Not all of the increase in labour participation could be provided employment. As a result, the unemployment rate inched up to 7.9 per cent from 7.4 per cent in the previous week. But, the unemployment rate was still significantly lower than in it was in all the earlier weeks of the lockdown.

The big gain in labour participation rate and the small increase unemployment rate helped in delivering a handsome increase in the employment rate. This rose to 38.4 per cent in the week ended July 19.

Finally, it is the employment rate that matters. An increase in the labour participation rate can be negated with an increase in the unemployment rate. If an increase in the labour participation rate does not lead to any increase in employment, it only raises the unemployment rate. Therefore, a mere increase in the labour participation rate is not a sufficient indicator of progress. Similarly, a low unemployment rate is useless at a low labour participation rate. This is India’s predicament. It suffers low labour participation and claims a low unemployment rate. What matters in the final count is the proportion of the working age population that is employed. This is measured by the employment rate.

A serious challenge that India faces is that the employment rate has been on a gradually declining gradient. It has fallen from around 43 per cent in 2016 to less than 40 per cent in 2019. The average employment rate during the first quarter of 2020 was 39.2 per cent. In April 2020, the rate fell to 27.2 per cent. It recovered a bit in May to 29.2 per cent and then smartly in June to 35.9 per cent.

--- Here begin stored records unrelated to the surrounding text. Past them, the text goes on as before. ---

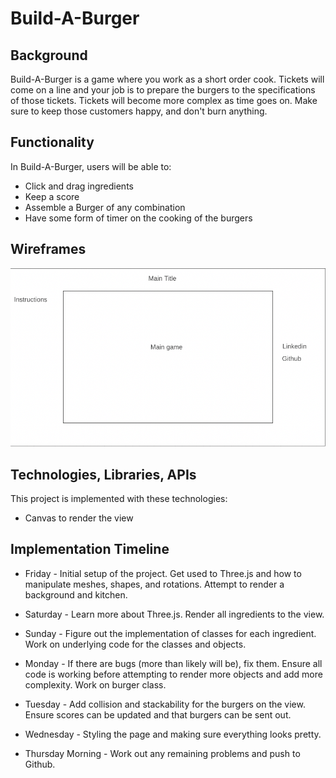 # Build-A-Burger

## Background
Build-A-Burger is a game where you work as a short order cook. Tickets will come on a line and your job is to prepare the burgers to the specifications of those tickets. Tickets will become more complex as time goes on. Make sure to keep those customers happy, and don't burn anything.

## Functionality
In Build-A-Burger, users will be able to: 

* Click and drag ingredients
* Keep a score
* Assemble a Burger of any combination
* Have some form of timer on the cooking of the burgers

## Wireframes
<img src="./img/wireframe.png"/>

## Technologies, Libraries, APIs
This project is implemented with these technologies:
* Canvas to render the view


## Implementation Timeline
* Friday - Initial setup of the project. Get used to Three.js and how to manipulate meshes, shapes, and rotations. Attempt to render a background and kitchen.

* Saturday - Learn more about Three.js. Render all ingredients to the view.

* Sunday - Figure out the implementation of classes for each ingredient. Work on underlying code for the classes and objects.

* Monday - If there are bugs (more than likely will be), fix them. Ensure all code is working before attempting to render more objects and add more complexity. Work on burger class.

* Tuesday - Add collision and stackability for the burgers on the view. Ensure scores can be updated and that burgers can be sent out.

* Wednesday - Styling the page and making sure everything looks pretty.

* Thursday Morning - Work out any remaining problems and push to Github.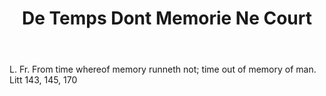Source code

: ---
title: De Temps Dont Memorie Ne Court
letter: D
permalink: "/definitions/bld-de-temps-dont-memorie-ne-court.html"
body: L. Fr. From time whereof memory runneth not; time out of memory of man. Litt
  143, 145, 170
published_at: '2018-07-07'
source: Black's Law Dictionary 2nd Ed (1910)
layout: post
---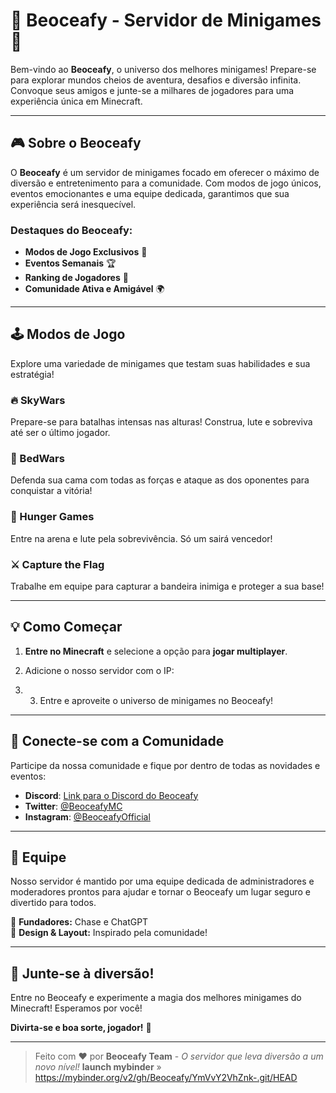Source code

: # 🌌 Beoceafy - Servidor de Minigames 🚀

Bem-vindo ao **Beoceafy**, o universo dos melhores minigames! Prepare-se para explorar mundos cheios de aventura, desafios e diversão infinita. Convoque seus amigos e junte-se a milhares de jogadores para uma experiência única em Minecraft.

---

## 🎮 Sobre o Beoceafy
O **Beoceafy** é um servidor de minigames focado em oferecer o máximo de diversão e entretenimento para a comunidade. Com modos de jogo únicos, eventos emocionantes e uma equipe dedicada, garantimos que sua experiência será inesquecível.

### Destaques do Beoceafy:
- **Modos de Jogo Exclusivos** 🎲
- **Eventos Semanais** 🏆
- **Ranking de Jogadores** 🥇
- **Comunidade Ativa e Amigável** 🌍

---

## 🕹️ Modos de Jogo
Explore uma variedade de minigames que testam suas habilidades e sua estratégia!

### 🔥 SkyWars
Prepare-se para batalhas intensas nas alturas! Construa, lute e sobreviva até ser o último jogador.

### 🧱 BedWars
Defenda sua cama com todas as forças e ataque as dos oponentes para conquistar a vitória!

### 🏹 Hunger Games
Entre na arena e lute pela sobrevivência. Só um sairá vencedor!

### ⚔️ Capture the Flag
Trabalhe em equipe para capturar a bandeira inimiga e proteger a sua base!

---

## 💡 Como Começar
1. **Entre no Minecraft** e selecione a opção para **jogar multiplayer**.
2. Adicione o nosso servidor com o IP:

3. 3. Entre e aproveite o universo de minigames no Beoceafy!

---

## 🚀 Conecte-se com a Comunidade
Participe da nossa comunidade e fique por dentro de todas as novidades e eventos:
- **Discord**: [Link para o Discord do Beoceafy](#)
- **Twitter**: [@BeoceafyMC](#)
- **Instagram**: [@BeoceafyOfficial](#)

---

## 🌟 Equipe
Nosso servidor é mantido por uma equipe dedicada de administradores e moderadores prontos para ajudar e tornar o Beoceafy um lugar seguro e divertido para todos.

👤 **Fundadores:** Chase e ChatGPT  
🎨 **Design & Layout:** Inspirado pela comunidade!

---

## 🎉 Junte-se à diversão!
Entre no Beoceafy e experimente a magia dos melhores minigames do Minecraft! Esperamos por você!

**Divirta-se e boa sorte, jogador!** 🚀

---

> Feito com ❤️ por **Beoceafy Team** - *O servidor que leva diversão a um novo nível!*
**launch mybinder** » https://mybinder.org/v2/gh/Beoceafy/YmVvY2VhZnk-.git/HEAD

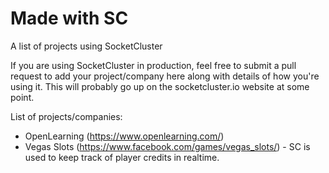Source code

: # Made with SC
A list of projects using SocketCluster

If you are using SocketCluster in production, feel free to submit a pull request to add your project/company here along with details of how you're using it.
This will probably go up on the socketcluster.io website at some point.

List of projects/companies:

- OpenLearning (https://www.openlearning.com/)
- Vegas Slots (https://www.facebook.com/games/vegas_slots/) - SC is used to keep track of player credits in realtime.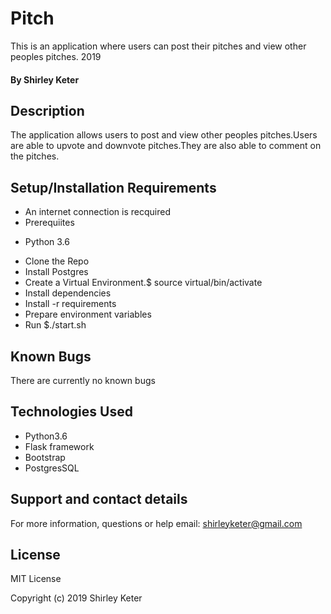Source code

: # Pitch

This is an application where users can post their pitches and view other peoples pitches. 2019

#### By Shirley Keter

## Description
The application allows users to post and view other peoples pitches.Users are able to upvote and downvote pitches.They are also able to comment on the pitches.



## Setup/Installation Requirements

* An internet connection is recquired
* Prerequiites
- Python 3.6
* Clone the Repo
* Install Postgres
* Create a Virtual Environment.$ source virtual/bin/activate
* Install dependencies
* Install -r requirements
* Prepare environment variables
* Run $./start.sh



## Known Bugs
There are currently no known bugs

## Technologies Used
* Python3.6
* Flask framework
* Bootstrap
* PostgresSQL

## Support and contact details
For more information, questions or help  email: shirleyketer@gmail.com

## License
MIT License

Copyright (c) 2019 Shirley Keter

The good news is that the employment rate has continued its recovery in July as well. The average employment rate during the first three weeks of the month was 37.5 per cent. This is still a long way from the 39.2 per cent average in the first quarter of 2020. The 170 basis point difference between the two implies that employment is still around 18 million short of what it was a few months ago.

Nevertheless, an important takeaway from the weekly labour market estimates is that the small decline in the employment rate in the weeks ended June 28 and July 5 has been reversed. The employment rate as of July 19, at 38.41 per cent was almost at the same level as it was in the week ended June 21, which was 38.42 per cent.

The big surprise in the recovery of the employment rate in July is in urban India. The urban employment rate in the week ended July 19 was 35.1 per cent. This is the highest employment rate after the great fall in April. This rate had peaked at 34.5 per cent in the week ended June 28. It fell in first of July to 33.2 per cent and remained thereabouts for another week before recovering back smartly to 35.1 per cent.

The recovery in the urban employment rate is surprising because news reports suggest that towns that were ’unlocked’ recently have been brought under a lockdown again. This is true of Bangalore, Pune, Patna and Lucknow among others. But, in spite of these intermittent lockdowns and their relaxations the nature of the lockdown in recent times has changed. Many types of services have resumed with restrictions. For example, househelp and other services have restarted in most towns. Several construction sites, factories and offices have started operations with thinner attendance. Urban lockdown seems to be evolving in every town to find its own local equilibrium between loss of lives and loss of income. The net result is that slowly employment is returning.

The employment that is returning is mostly essential services required by Indian households. Most urban Indian households cannot function without a retinue of maids, cooks, drivers, cleaners. These and many of their kind have returned to work. As a result, in some ways, the lockdown has become more bearable for middle class urban households. The disturbing plight of the hapless migrants does not plague the urban vision anymore.

Migrants have returned home, MGNREGS provides good subsistence jobs, the kharif crop is good. The Nifty 50 yielded 7.5 per cent returns in June and it continues to scale higher in July. Quietly, a new equilibrium seems to be setting in.